Ein neues Jahr hat begonnen. Es ist ein Teil unserer kostbaren Lebenszeit. Ist uns bewusst, wie wertvoll unsere Zeit ist? Vielen Menschen wird das erst klar, wenn sie plötzlich vor dem drohenden Ende ihrer eigenen Lebenszeit stehen. Es macht mich selber immer neu betroffen, wenn ich in der Begleitung sterbender Menschen damit konfrontiert bin. „Wenn ich das gewusst hätte, dass es so früh kommt, hätte ich anders gelebt.“ So und ähnlich formulieren es Betroffene in den Lebens-bilanzgesprächen. Ich gehe nach solchen Gesprächen dann oft hinauf in unsere Krankenhauskapelle und frage mich selber: Wie gehst du mit deiner Zeit um?
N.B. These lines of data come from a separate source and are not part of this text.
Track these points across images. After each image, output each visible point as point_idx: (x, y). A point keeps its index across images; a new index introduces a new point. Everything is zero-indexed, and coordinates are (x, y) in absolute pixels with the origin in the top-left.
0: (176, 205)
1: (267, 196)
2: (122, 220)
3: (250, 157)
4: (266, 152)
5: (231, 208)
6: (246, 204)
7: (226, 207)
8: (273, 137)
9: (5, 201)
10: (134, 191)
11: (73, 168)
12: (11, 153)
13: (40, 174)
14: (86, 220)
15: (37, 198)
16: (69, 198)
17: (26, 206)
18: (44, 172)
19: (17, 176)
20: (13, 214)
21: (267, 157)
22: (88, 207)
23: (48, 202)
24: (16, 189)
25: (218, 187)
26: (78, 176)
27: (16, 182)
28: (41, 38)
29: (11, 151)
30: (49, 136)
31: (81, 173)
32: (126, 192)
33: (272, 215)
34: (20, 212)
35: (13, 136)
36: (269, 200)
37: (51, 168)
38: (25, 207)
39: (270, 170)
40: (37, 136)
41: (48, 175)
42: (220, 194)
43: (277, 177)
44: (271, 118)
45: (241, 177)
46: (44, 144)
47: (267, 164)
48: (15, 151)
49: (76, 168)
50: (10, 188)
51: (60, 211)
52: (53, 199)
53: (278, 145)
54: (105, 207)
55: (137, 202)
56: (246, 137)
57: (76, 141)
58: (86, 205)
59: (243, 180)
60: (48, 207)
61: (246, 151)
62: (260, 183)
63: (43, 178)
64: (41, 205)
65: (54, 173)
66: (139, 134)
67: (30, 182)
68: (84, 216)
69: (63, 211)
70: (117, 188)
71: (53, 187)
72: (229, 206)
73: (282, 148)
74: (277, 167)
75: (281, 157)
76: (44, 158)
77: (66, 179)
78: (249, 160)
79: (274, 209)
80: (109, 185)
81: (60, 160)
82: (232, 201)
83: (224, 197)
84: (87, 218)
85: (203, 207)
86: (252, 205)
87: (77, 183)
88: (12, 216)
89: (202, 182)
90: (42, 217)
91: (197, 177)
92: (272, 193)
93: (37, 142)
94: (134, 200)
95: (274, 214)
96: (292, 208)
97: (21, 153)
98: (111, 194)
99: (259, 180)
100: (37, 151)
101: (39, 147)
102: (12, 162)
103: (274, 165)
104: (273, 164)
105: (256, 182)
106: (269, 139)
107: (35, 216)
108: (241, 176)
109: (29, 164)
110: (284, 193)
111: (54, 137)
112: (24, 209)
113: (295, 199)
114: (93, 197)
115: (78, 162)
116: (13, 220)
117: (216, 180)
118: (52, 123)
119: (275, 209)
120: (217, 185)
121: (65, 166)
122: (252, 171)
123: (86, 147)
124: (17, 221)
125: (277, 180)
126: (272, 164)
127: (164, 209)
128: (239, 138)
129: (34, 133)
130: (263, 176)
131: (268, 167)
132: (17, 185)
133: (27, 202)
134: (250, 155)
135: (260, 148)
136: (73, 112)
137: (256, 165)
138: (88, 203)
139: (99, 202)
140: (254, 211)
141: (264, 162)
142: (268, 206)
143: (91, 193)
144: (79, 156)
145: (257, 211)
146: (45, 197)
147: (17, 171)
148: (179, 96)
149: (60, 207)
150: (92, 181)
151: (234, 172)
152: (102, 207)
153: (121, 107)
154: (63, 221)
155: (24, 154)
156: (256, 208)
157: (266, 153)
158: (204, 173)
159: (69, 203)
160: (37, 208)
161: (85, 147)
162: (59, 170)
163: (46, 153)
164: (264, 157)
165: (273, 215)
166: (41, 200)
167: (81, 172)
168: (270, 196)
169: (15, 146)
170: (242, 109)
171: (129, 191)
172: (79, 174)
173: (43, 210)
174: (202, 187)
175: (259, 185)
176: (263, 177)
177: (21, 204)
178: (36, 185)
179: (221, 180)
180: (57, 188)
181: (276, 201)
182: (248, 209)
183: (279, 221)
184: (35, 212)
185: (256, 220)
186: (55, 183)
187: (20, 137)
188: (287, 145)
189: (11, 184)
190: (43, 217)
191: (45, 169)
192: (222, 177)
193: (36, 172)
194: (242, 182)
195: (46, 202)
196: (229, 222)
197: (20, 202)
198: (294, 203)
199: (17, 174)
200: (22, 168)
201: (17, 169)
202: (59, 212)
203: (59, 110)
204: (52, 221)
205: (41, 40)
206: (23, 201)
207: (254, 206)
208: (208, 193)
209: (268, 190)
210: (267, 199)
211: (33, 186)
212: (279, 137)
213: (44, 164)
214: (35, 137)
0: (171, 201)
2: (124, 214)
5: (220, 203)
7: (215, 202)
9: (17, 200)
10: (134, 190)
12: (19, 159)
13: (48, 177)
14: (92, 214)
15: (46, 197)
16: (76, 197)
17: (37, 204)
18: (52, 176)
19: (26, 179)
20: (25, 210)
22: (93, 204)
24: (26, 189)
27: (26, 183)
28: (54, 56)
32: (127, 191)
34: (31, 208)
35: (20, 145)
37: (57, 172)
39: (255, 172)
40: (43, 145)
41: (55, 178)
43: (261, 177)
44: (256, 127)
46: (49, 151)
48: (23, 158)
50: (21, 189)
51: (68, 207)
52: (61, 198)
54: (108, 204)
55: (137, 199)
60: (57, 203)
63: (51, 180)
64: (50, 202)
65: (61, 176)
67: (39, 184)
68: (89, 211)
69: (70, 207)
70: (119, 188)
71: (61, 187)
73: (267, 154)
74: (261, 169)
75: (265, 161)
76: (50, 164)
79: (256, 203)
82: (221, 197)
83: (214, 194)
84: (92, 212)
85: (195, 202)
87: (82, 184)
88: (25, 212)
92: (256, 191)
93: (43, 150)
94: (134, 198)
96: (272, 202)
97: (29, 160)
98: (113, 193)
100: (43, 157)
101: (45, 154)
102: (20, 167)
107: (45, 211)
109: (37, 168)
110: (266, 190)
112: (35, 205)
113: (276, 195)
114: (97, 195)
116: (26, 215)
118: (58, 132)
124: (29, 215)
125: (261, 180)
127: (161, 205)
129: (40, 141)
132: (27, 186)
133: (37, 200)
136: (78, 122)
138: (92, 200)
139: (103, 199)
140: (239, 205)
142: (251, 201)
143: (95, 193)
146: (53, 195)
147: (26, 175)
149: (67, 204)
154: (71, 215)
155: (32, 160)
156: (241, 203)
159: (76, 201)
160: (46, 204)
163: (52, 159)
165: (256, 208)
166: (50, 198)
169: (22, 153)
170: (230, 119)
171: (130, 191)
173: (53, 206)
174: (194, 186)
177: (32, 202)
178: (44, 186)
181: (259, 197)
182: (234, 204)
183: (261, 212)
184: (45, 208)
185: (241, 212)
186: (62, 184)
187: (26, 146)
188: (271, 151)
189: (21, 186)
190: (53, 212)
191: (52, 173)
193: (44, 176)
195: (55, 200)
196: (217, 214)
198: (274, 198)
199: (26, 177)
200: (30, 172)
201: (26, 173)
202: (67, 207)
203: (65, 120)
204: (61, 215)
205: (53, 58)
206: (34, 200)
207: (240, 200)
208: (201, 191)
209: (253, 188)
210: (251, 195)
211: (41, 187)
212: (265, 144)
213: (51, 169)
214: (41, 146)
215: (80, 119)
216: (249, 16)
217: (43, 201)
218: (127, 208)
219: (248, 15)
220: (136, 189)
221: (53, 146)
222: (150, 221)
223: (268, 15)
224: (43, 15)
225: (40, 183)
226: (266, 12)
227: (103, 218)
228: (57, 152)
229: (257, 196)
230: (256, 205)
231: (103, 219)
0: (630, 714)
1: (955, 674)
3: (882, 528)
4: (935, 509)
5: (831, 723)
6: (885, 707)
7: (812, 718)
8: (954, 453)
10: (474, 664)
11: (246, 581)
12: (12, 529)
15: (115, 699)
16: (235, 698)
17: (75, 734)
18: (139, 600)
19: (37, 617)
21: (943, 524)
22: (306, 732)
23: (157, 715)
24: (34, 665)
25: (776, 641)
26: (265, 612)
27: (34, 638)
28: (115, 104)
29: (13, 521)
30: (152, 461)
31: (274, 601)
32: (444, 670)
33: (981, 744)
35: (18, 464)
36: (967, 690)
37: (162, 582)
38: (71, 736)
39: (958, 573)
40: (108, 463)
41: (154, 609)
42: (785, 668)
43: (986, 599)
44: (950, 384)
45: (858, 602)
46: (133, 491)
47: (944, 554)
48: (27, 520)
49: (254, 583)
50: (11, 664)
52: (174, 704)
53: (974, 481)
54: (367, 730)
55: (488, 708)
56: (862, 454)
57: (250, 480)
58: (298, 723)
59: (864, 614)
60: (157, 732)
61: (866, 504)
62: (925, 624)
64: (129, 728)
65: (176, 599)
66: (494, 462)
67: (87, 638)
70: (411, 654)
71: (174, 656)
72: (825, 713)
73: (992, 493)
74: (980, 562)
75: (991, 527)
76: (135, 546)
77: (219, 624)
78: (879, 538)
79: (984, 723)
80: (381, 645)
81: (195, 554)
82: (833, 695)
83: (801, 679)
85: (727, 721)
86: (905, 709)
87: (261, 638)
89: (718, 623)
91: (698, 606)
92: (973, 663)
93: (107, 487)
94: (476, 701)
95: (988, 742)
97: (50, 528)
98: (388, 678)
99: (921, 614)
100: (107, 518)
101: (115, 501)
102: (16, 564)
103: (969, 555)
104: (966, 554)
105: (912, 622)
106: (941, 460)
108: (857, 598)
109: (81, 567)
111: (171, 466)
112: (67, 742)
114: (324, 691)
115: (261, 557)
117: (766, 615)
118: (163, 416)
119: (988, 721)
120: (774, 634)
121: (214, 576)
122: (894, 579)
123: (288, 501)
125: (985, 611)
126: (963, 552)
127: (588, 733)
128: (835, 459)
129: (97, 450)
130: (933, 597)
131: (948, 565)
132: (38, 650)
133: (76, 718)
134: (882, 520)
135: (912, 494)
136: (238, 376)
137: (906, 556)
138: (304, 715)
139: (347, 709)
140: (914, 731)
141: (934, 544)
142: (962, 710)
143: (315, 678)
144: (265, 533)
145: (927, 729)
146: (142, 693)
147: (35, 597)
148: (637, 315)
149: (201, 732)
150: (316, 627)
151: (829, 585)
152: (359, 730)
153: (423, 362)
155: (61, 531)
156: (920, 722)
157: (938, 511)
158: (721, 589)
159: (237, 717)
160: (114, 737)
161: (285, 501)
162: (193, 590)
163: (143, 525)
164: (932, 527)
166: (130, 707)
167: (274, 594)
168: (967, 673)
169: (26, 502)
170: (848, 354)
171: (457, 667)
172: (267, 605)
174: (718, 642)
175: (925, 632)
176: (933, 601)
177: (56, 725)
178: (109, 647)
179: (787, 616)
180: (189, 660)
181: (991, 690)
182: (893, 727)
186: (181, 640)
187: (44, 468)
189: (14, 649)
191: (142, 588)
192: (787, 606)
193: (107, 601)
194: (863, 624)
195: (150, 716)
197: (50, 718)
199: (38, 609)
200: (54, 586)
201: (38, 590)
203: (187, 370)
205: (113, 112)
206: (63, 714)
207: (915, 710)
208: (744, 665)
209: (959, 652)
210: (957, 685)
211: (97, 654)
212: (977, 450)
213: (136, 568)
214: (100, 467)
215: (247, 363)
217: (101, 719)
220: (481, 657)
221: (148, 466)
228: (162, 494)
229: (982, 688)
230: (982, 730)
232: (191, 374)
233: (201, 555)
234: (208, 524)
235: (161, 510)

Gibt es für dich genug heilige Zeiten um innezuhalten, loszulassen, die innere Mitte zu spüren, offen zu werden, horchen zu können, zu staunen und zu beten? Möchtest du wirklich so leben, wie du lebst? Wirst du einmal sagen können: ich habe rechtzeitig, bewusst und intensiv gelebt?
In diesem Sinne bin ich so dankbar, dass ich immer wieder Menschen in äußersten Grenzsituationen begleiten darf, denn diese Menschen lehren mich leben! Wenn ein Mädchen mit 10 Jahren im vorletzten Gespräch vor ihrem Sterben zu mir sagt: ich bin so dankbar, ich habe so viel Schönes erlebt, ist das doch zutiefst wegweisend und zukunftsorientiert!
Die Begrenztheit unserer Zeit können wir zur wichtigsten Lebens-einladung für uns machen. Unsere Lebenszeit können wir kaum verlängern, aber unsere Lebensqualität können wir vertiefen und intensivieren. Der Beginn eines neuen Jahres könnte uns dazu motivieren! Professor V. Frankl hat in unserer Ausbildung oft gesagt: Zum Faszinierendsten unseres Menschseins gehört die Fähigkeit, anders werden zu können. Das setzt die Bereitschaft zum Los-lassen voraus. Dieses Loslassen kann auch mit Schmerz und Wehmut verbunden sein. Aber wenn wir für etwas loslassen, dann sind wir motiviert und auch stark! So dürfen wir für mehr Leben, für mehr Lebensqualität loslassen! Wenn wir unseren Glauben ursprünglich heute leben, dann sind wir mit einer unvergleichlichen Hilfe beschenkt, die uns das Leben voll bejahen lässt!
Mögen wir in diesem Sinne gesegnet und mit viel innerer Kraft in dieses Jahr weiter hineingehen, die guten Tage voll verkosten und verantwortungsvoll genießen und die harten Tage durch Gestalten und Ertragen auch mit Sinn erfüllen.